● **Assigned task**
Your answer must match the records word for word and contain no pictures.
■ ■ ■ ■ ■ ■ ■
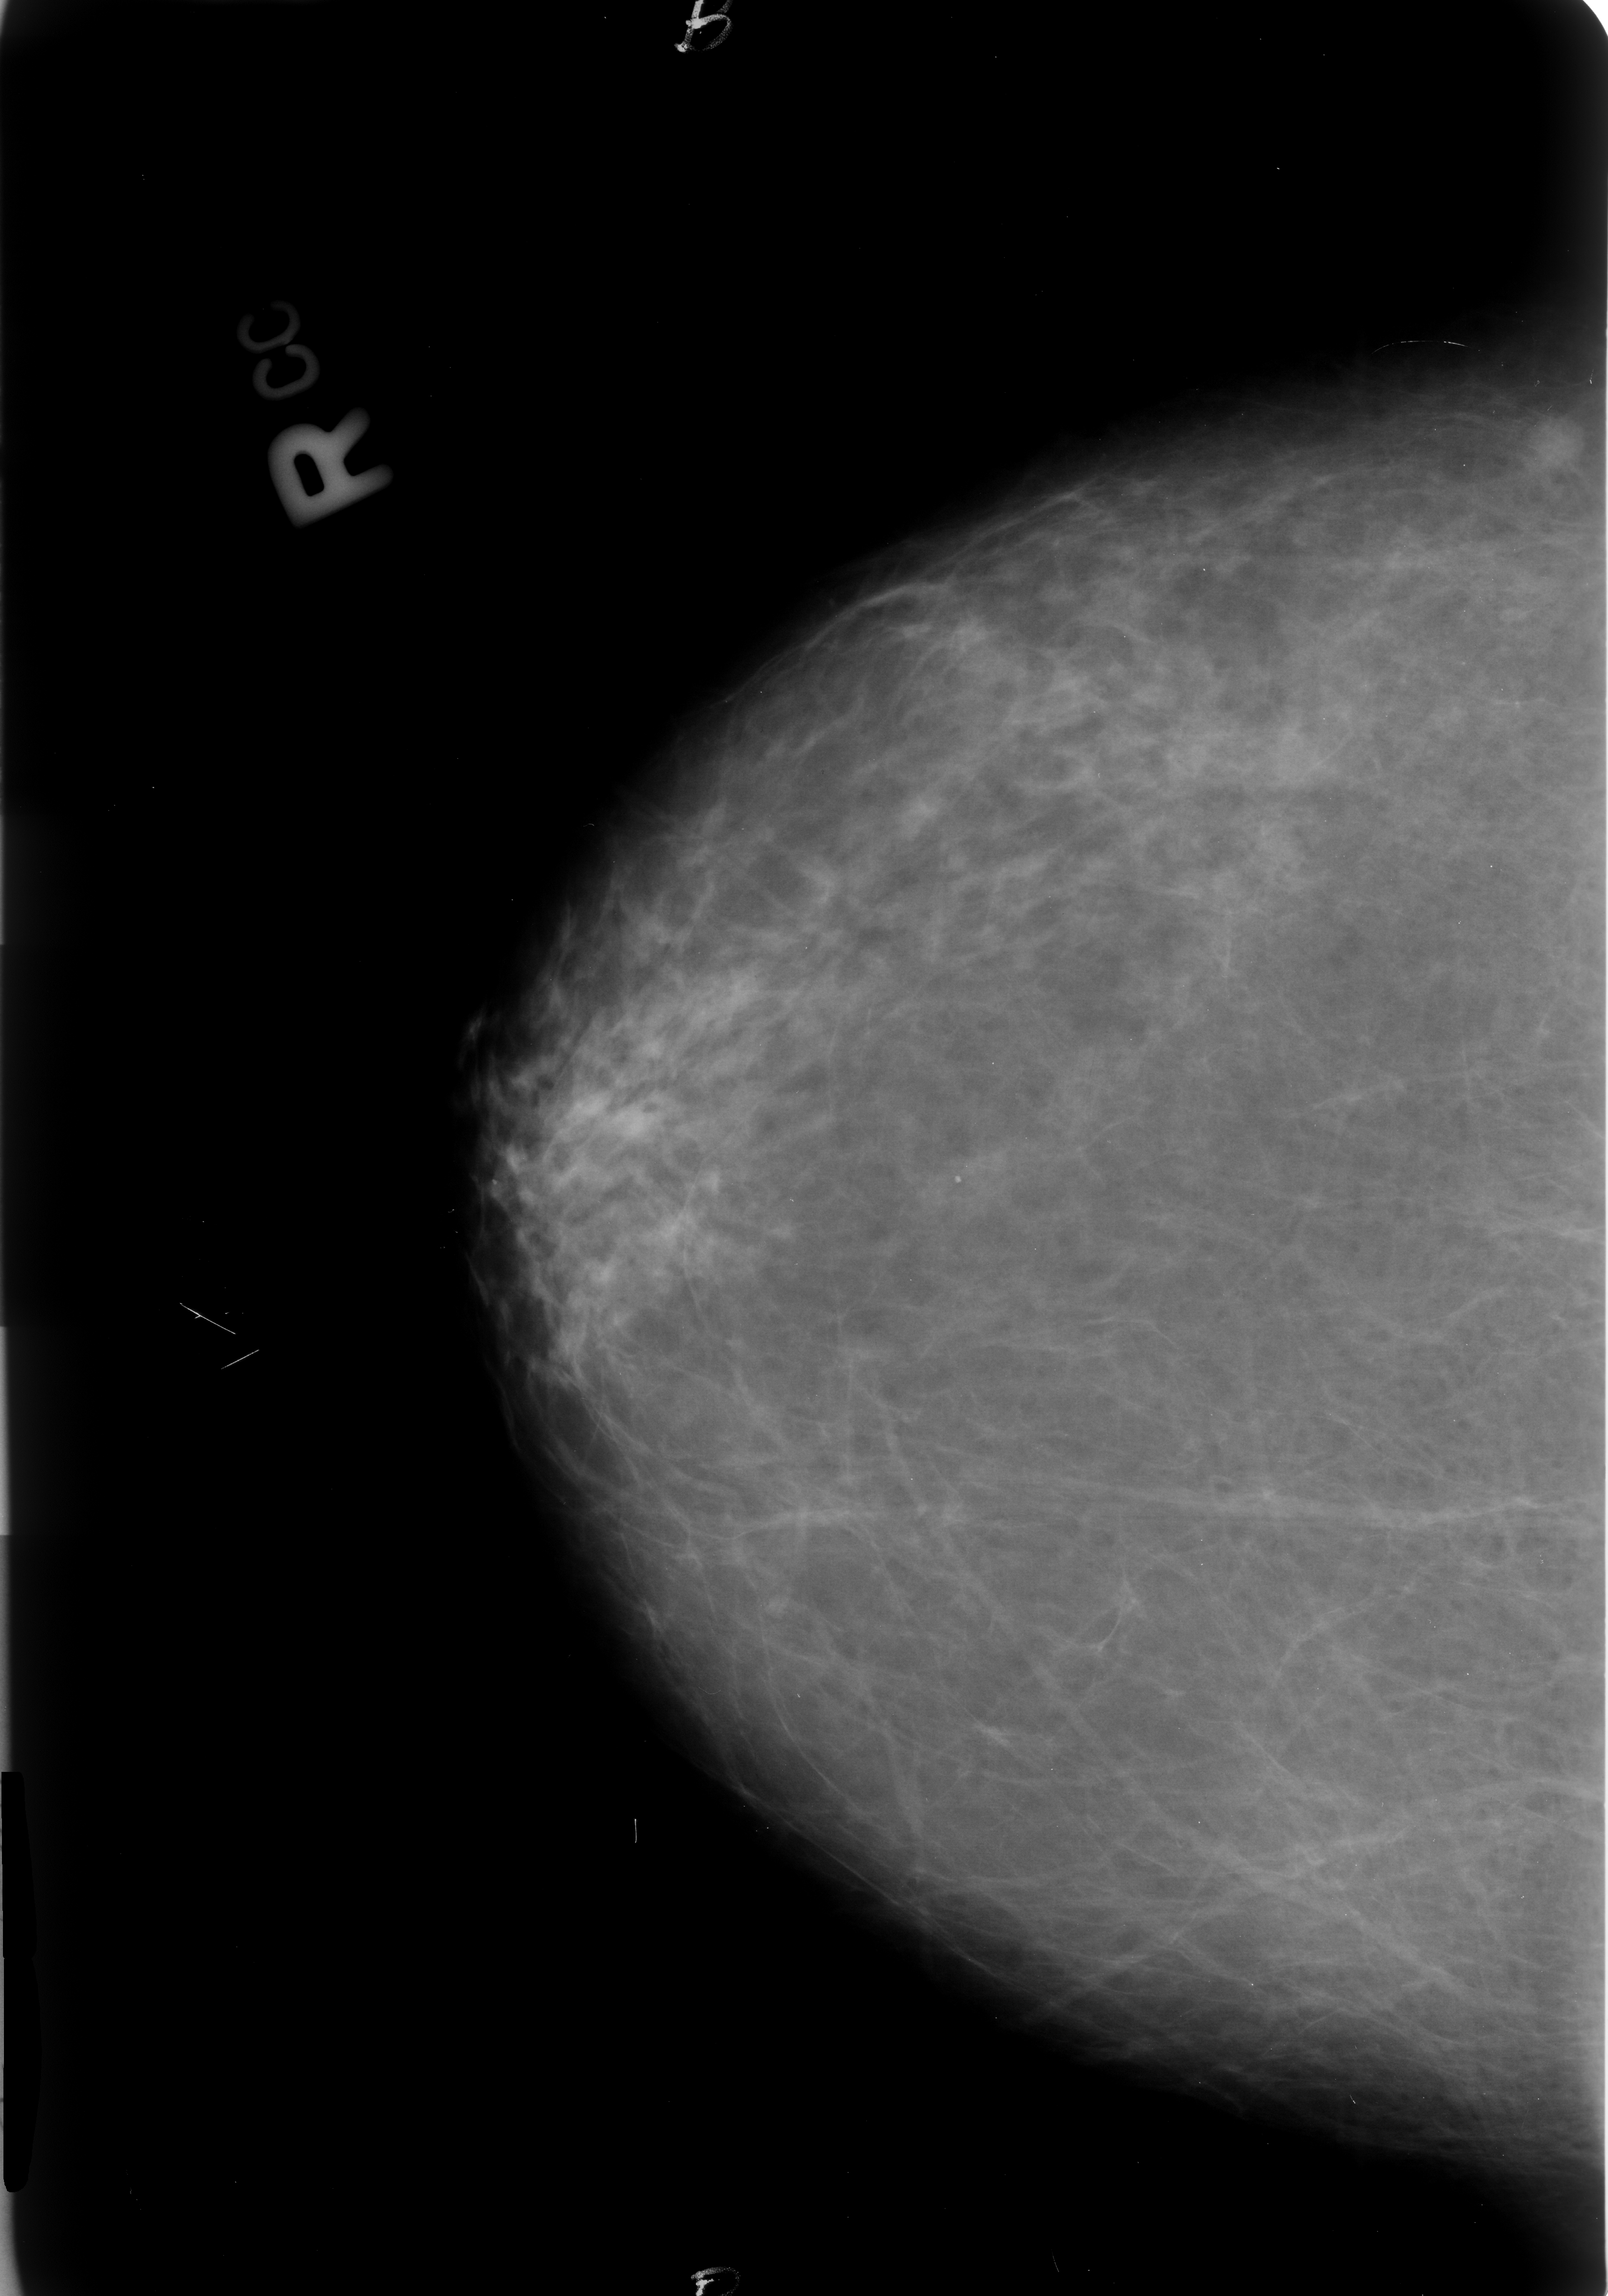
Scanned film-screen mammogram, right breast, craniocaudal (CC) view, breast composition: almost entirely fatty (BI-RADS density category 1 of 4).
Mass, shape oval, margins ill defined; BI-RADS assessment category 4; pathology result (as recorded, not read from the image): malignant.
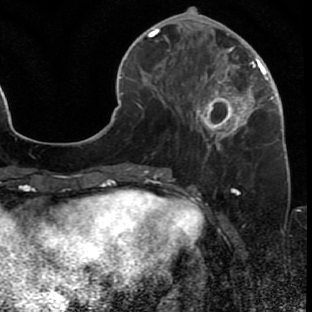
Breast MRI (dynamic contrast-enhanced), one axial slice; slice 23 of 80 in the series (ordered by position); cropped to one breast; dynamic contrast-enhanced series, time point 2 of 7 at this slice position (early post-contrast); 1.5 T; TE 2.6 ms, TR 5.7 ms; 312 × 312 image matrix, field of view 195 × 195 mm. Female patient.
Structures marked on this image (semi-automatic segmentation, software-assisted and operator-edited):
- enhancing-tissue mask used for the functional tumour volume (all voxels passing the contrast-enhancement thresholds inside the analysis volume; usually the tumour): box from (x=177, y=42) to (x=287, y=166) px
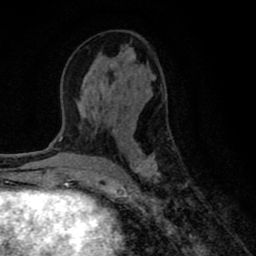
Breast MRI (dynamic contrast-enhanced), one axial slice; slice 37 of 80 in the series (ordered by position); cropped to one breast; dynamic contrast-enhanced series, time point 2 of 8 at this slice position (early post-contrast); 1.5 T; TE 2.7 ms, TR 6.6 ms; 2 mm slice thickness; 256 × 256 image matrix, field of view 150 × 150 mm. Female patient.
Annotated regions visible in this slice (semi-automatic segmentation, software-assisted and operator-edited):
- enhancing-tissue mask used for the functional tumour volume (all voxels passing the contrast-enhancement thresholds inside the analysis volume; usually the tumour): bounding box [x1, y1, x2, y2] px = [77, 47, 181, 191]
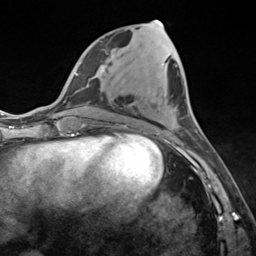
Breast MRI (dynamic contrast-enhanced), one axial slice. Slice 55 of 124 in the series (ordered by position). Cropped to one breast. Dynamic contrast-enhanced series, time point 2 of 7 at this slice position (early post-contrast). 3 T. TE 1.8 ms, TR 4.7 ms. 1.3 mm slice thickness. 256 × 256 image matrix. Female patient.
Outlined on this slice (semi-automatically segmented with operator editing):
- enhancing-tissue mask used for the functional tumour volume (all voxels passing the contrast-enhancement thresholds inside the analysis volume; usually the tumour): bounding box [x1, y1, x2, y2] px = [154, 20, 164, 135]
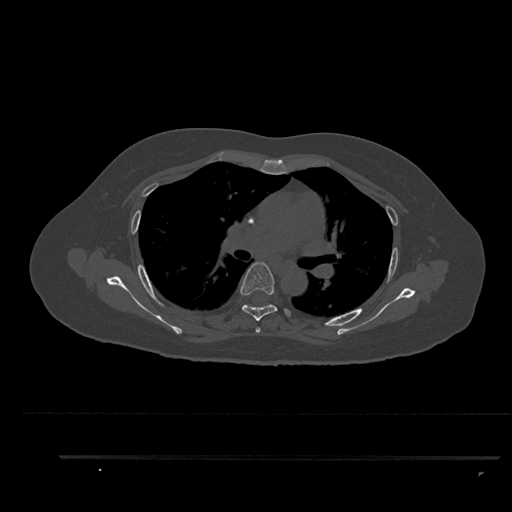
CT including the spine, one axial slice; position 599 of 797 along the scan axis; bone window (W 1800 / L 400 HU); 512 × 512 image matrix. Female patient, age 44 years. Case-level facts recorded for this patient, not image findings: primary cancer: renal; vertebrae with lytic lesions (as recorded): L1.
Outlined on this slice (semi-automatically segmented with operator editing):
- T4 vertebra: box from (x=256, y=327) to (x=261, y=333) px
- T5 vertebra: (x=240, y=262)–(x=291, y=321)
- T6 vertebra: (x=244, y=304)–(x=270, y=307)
■ ■ ■ ■ ■ ■ ■
● **Exercise result**
Scanned film-screen mammogram, right breast, craniocaudal (CC) view, breast composition: almost entirely fatty (BI-RADS density category 1 of 4).
Mass, shape oval, margins ill defined; BI-RADS assessment category 4; pathology result (as recorded, not read from the image): malignant.
Breast MRI (dynamic contrast-enhanced), one axial slice; slice 23 of 80 in the series (ordered by position); cropped to one breast; dynamic contrast-enhanced series, time point 2 of 7 at this slice position (early post-contrast); 1.5 T; TE 2.6 ms, TR 5.7 ms; 312 × 312 image matrix, field of view 195 × 195 mm. Female patient.
Structures marked on this image (semi-automatic segmentation, software-assisted and operator-edited):
- enhancing-tissue mask used for the functional tumour volume (all voxels passing the contrast-enhancement thresholds inside the analysis volume; usually the tumour): box from (x=177, y=42) to (x=287, y=166) px
Breast MRI (dynamic contrast-enhanced), one axial slice; slice 37 of 80 in the series (ordered by position); cropped to one breast; dynamic contrast-enhanced series, time point 2 of 8 at this slice position (early post-contrast); 1.5 T; TE 2.7 ms, TR 6.6 ms; 2 mm slice thickness; 256 × 256 image matrix, field of view 150 × 150 mm. Female patient.
Annotated regions visible in this slice (semi-automatic segmentation, software-assisted and operator-edited):
- enhancing-tissue mask used for the functional tumour volume (all voxels passing the contrast-enhancement thresholds inside the analysis volume; usually the tumour): bounding box [x1, y1, x2, y2] px = [77, 47, 181, 191]
Breast MRI (dynamic contrast-enhanced), one axial slice. Slice 55 of 124 in the series (ordered by position). Cropped to one breast. Dynamic contrast-enhanced series, time point 2 of 7 at this slice position (early post-contrast). 3 T. TE 1.8 ms, TR 4.7 ms. 1.3 mm slice thickness. 256 × 256 image matrix. Female patient.
Outlined on this slice (semi-automatically segmented with operator editing):
- enhancing-tissue mask used for the functional tumour volume (all voxels passing the contrast-enhancement thresholds inside the analysis volume; usually the tumour): bounding box [x1, y1, x2, y2] px = [154, 20, 164, 135]
CT including the spine, one axial slice; position 599 of 797 along the scan axis; bone window (W 1800 / L 400 HU); 512 × 512 image matrix. Female patient, age 44 years. Case-level facts recorded for this patient, not image findings: primary cancer: renal; vertebrae with lytic lesions (as recorded): L1.
Outlined on this slice (semi-automatically segmented with operator editing):
- T4 vertebra: box from (x=256, y=327) to (x=261, y=333) px
- T5 vertebra: (x=240, y=262)–(x=291, y=321)
- T6 vertebra: (x=244, y=304)–(x=270, y=307)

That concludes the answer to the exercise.